══ Seitentext ══

Merz empört mit Aussagen zu Grundrecht auf Asyl und rudert später zurück
Im Wettstreit um den CDU-Vorsitz hat der Bewerber Friedrich Merz mit Aussagen zum Grundrecht auf Asyl massive Kritik auf sich gezogen. Mit Ausnahme der AfD wurde Merz am Donnerstag von Vertretern aller Parteien vorgeworfen, das Recht auf Asyl in Deutschland infrage zu stellen. Merz bemühte sich daraufhin, in einer schriftlichen Erklärung die Wogen zu glätten.
Deutschland sei das einzige Land der Welt, das in seiner Verfassung ein Individualrecht auf Asyl garantiere, hatte Merz am Mittwochabend in Seebach in Thüringen bei einer Vorstellung der Kandidaten für den CDU-Vorsitz gesagt. Es müsse darüber diskutiert werden, ob das im Grundgesetz verankerte Individualrecht auf Asyl "in dieser Form fortbestehen kann, wenn wir ernsthaft eine europäische Einwanderungs- und Flüchtlingspolitik wollen".
Merz’ Konkurrentin im Rennen um den Parteivorsitz, CDU-Generalsekretärin Annegret Kramp-Karrenbauer, distanzierte sich daraufhin klar von dem früheren Unionsfraktionschef. "Die Abschaffung des Grundrechts auf Asyl oder eine Einschränkung halte ich mit dem Wesenskern der CDU und dem Erbe von Helmut Kohl für nicht vereinbar", sagte Kramp-Karrenbauer der "Bild"-Zeitung.
Mitbewerber Jens Spahn bezeichnete das Grundrecht auf Asyl als als "große Errungenschaft unseres Grundgesetzes". Um die Akzeptanz für dieses wichtige Grundrecht zu erhalten, "müssen wir zuallererst unsere EU-Außengrenze wirksam schützen und unsere Asylverfahren beschleunigen", erklärte Spahn.

═══

Führe den Artikel über Merz' Aussagen zum Grundrecht auf Asyl im Anschluss an seinen letzten Satz weiter.

══ Gespeicherte Daten ══

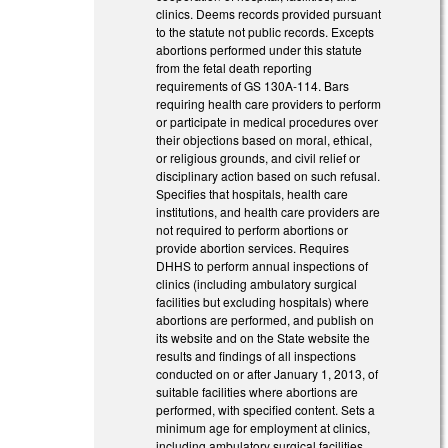
clinics. Deems records provided pursuant
to the statute not public records. Excepts
abortions performed under this statute
from the fetal death reporting
requirements of GS 130A-114. Bars
requiring health care providers to perform
or participate in medical procedures over
their objections based on moral, ethical,
or religious grounds, and civil relief or
disciplinary action based on such refusal.
Specifies that hospitals, health care
institutions, and health care providers are
not required to perform abortions or
provide abortion services. Requires
DHHS to perform annual inspections of
clinics (including ambulatory surgical
facilities but excluding hospitals) where
abortions are performed, and publish on
its website and on the State website the
results and findings of all inspections
conducted on or after January 1, 2013, of
suitable facilities where abortions are
performed, with specified content. Sets a
minimum age for employment at clinics,
including ambulatory surgical facilities,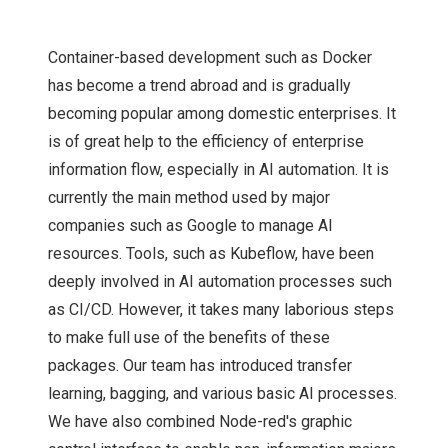
Container-based development such as Docker
has become a trend abroad and is gradually
becoming popular among domestic enterprises. It
is of great help to the efficiency of enterprise
information flow, especially in AI automation. It is
currently the main method used by major
companies such as Google to manage AI
resources. Tools, such as Kubeflow, have been
deeply involved in AI automation processes such
as CI/CD. However, it takes many laborious steps
to make full use of the benefits of these
packages. Our team has introduced transfer
learning, bagging, and various basic AI processes.
We have also combined Node-red's graphic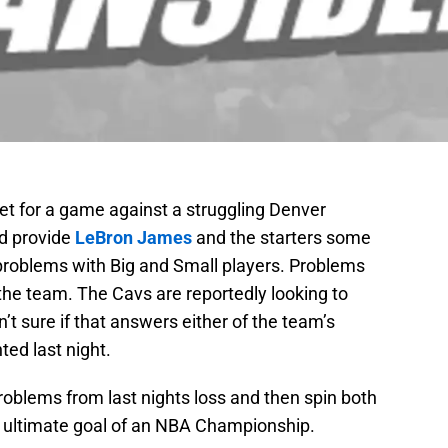
et for a game against a struggling Denver
d provide
LeBron James
and the starters some
 problems with Big and Small players. Problems
 the team. The Cavs are reportedly looking to
’t sure if that answers either of the team’s
ed last night.
problems from last nights loss and then spin both
s ultimate goal of an NBA Championship.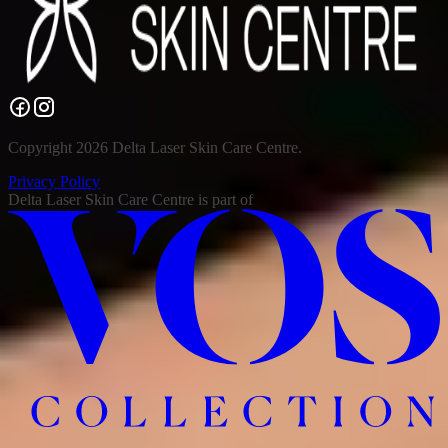
Copyright 2026 Delta Laser Skin Care Centre.
Privacy Policy
Delta Laser Skin Care Centre
is part of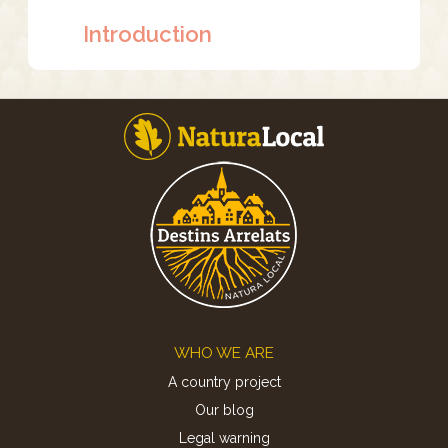
Introduction
Footer
WHO WE ARE
A country project
Our blog
Legal warning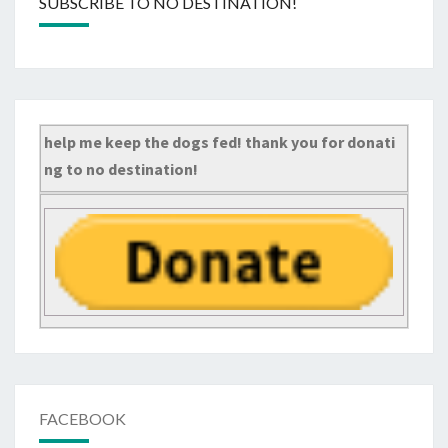
SUBSCRIBE TO NO DESTINATION!
help me keep the dogs fed! thank you for donati
ng to no destination!
FACEBOOK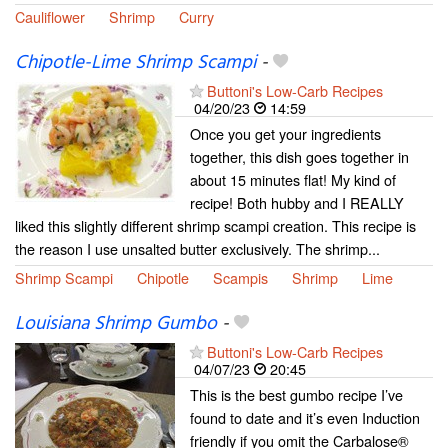
Cauliflower
Shrimp
Curry
Chipotle-Lime Shrimp Scampi
-
Buttoni's Low-Carb Recipes
04/20/23
14:59
Once you get your ingredients
together, this dish goes together in
about 15 minutes flat! My kind of
recipe! Both hubby and I REALLY
liked this slightly different shrimp scampi creation. This recipe is
the reason I use unsalted butter exclusively. The shrimp...
Shrimp Scampi
Chipotle
Scampis
Shrimp
Lime
Louisiana Shrimp Gumbo
-
Buttoni's Low-Carb Recipes
04/07/23
20:45
This is the best gumbo recipe I’ve
found to date and it’s even Induction
friendly if you omit the Carbalose®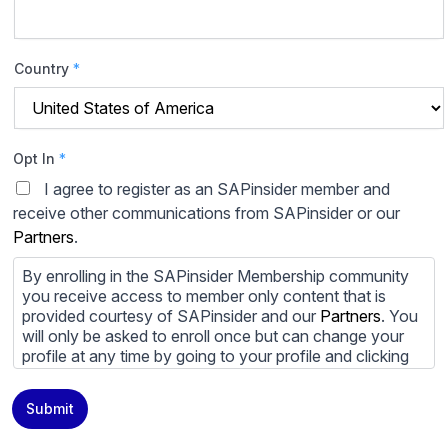
Country
*
Opt In
*
I agree to register as an SAPinsider member and
receive other communications from SAPinsider or our
Partners
.
By enrolling in the SAPinsider Membership community
you receive access to member only content that is
provided courtesy of SAPinsider and our
Partners
. You
will only be asked to enroll once but can change your
profile at any time by going to your profile and clicking
to edit your profile. If you would prefer to review
content provided by SAPinsider and SAPinsider
Submit
Partners and not be contacted by those
Partners
please
do not check the box submitting your willingness to be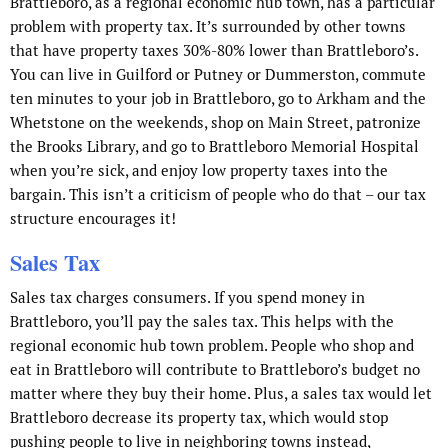
Brattleboro, as a regional economic hub town, has a particular
problem with property tax. It’s surrounded by other towns
that have property taxes 30%-80% lower than Brattleboro’s.
You can live in Guilford or Putney or Dummerston, commute
ten minutes to your job in Brattleboro, go to Arkham and the
Whetstone on the weekends, shop on Main Street, patronize
the Brooks Library, and go to Brattleboro Memorial Hospital
when you’re sick, and enjoy low property taxes into the
bargain. This isn’t a criticism of people who do that – our tax
structure encourages it!
Sales Tax
Sales tax charges consumers. If you spend money in
Brattleboro, you’ll pay the sales tax. This helps with the
regional economic hub town problem. People who shop and
eat in Brattleboro will contribute to Brattleboro’s budget no
matter where they buy their home. Plus, a sales tax would let
Brattleboro decrease its property tax, which would stop
pushing people to live in neighboring towns instead,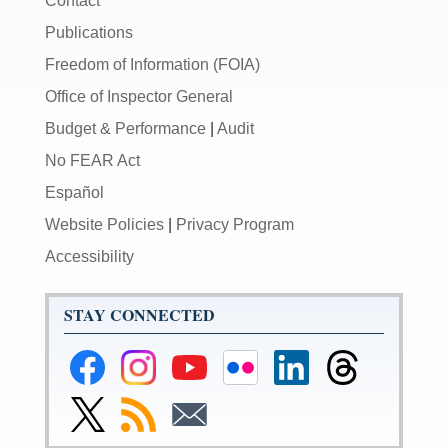
Contact
Publications
Freedom of Information (FOIA)
Office of Inspector General
Budget & Performance
|
Audit
No FEAR Act
Español
Website Policies
|
Privacy Program
Accessibility
STAY CONNECTED
Federal
Federal
Federal
Federal
Federal
Federal
Reserve
Reserve
Reserve
Reserve
Reserve
Reserve
Facebook
Instagram
YouTube
Flickr
LinkedIn
Threads
Link
Subscribe
Subscribe
Page
Page
Page
Page
Page
Page
to
to
to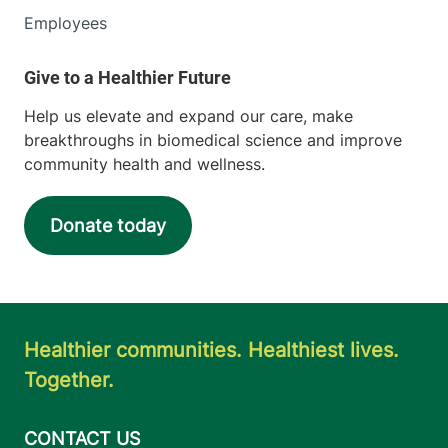
Employees
Help us elevate and expand our care, make
breakthroughs in biomedical science and improve
community health and wellness.
Donate today
Healthier communities. Healthiest lives.
Together.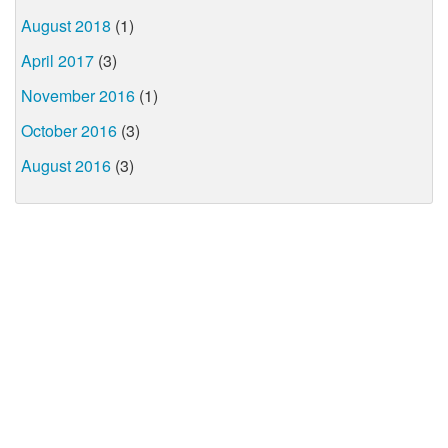
August 2018
(1)
April 2017
(3)
November 2016
(1)
October 2016
(3)
August 2016
(3)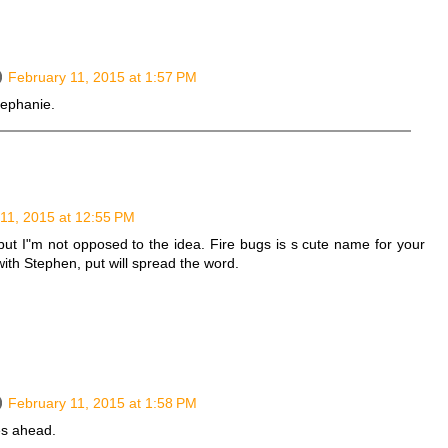
February 11, 2015 at 1:57 PM
Stephanie.
11, 2015 at 12:55 PM
but I"m not opposed to the idea. Fire bugs is s cute name for your
with Stephen, put will spread the word.
February 11, 2015 at 1:58 PM
es ahead.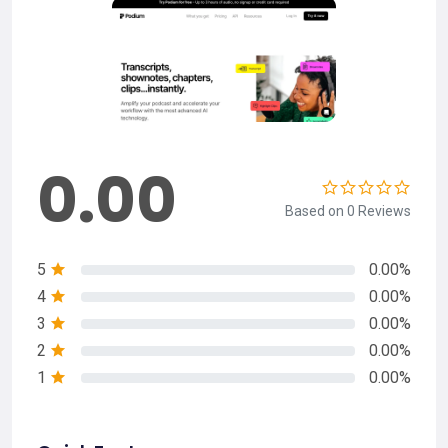
0.00
Based on 0 Reviews
5
0.00%
4
0.00%
3
0.00%
2
0.00%
1
0.00%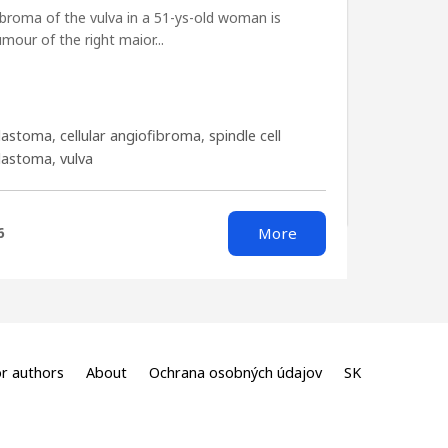
fibroma of the vulva in a 51-ys-old woman is
mour of the right maior...
lastoma
,
cellular angiofibroma
,
spindle cell
blastoma
,
vulva
More
6
r authors
About
Ochrana osobných údajov
SK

═══

**Antwort zur Aufgabe**
Aus der Union bekam Merz vereinzelt Zuspruch, es wurde jedoch auch Kritik laut. "Unsere Geschichte mahnt uns, das Grundrecht auf Asyl nicht in Frage zu stellen", sagte die Integrationsbeauftragte der Bundesregierung, Annette Widmann-Mauz (CDU), der "Rheinischen Post".
Im Verlauf des Tages ruderte Merz zurück: Er stelle das Grundrecht auf Asyl "selbstverständlich nicht" infrage, teilte er schriftlich mit. "Für mich steht aber fest, dass wir die Themen Einwanderung, Migration und Asyl nur in einem europäischen Kontext lösen können."
Die SPD zeigte sich empört von Merz. Das Grundrecht auf Asyl sei für seine Partei "unantastbar", stellte SPD-Generalsekretär Lars Klingbeil in den Zeitungen der Funke Mediengruppe klar.
Die AfD begrüßte die Äußerungen von Merz hingegen. Er freue sich, dass der CDU-Politiker damit eine alte Forderung der AfD aufgreife, sagte Parteichef Alexander Gauland der "Welt".
Die anderen Oppositionsparteien FDP, Grüne und Linke gingen hart mit Merz ins Gericht. Das Grundrecht auf Asyl sei die Lehre aus den schrecklichen Erfahrungen der Juden, die aus Nazi-Deutschland zu fliehen versuchten sowie aus der Fluchterfahrung von Millionen Deutschen, erklärte Grünen-Fraktionsvize Konstantin von Notz.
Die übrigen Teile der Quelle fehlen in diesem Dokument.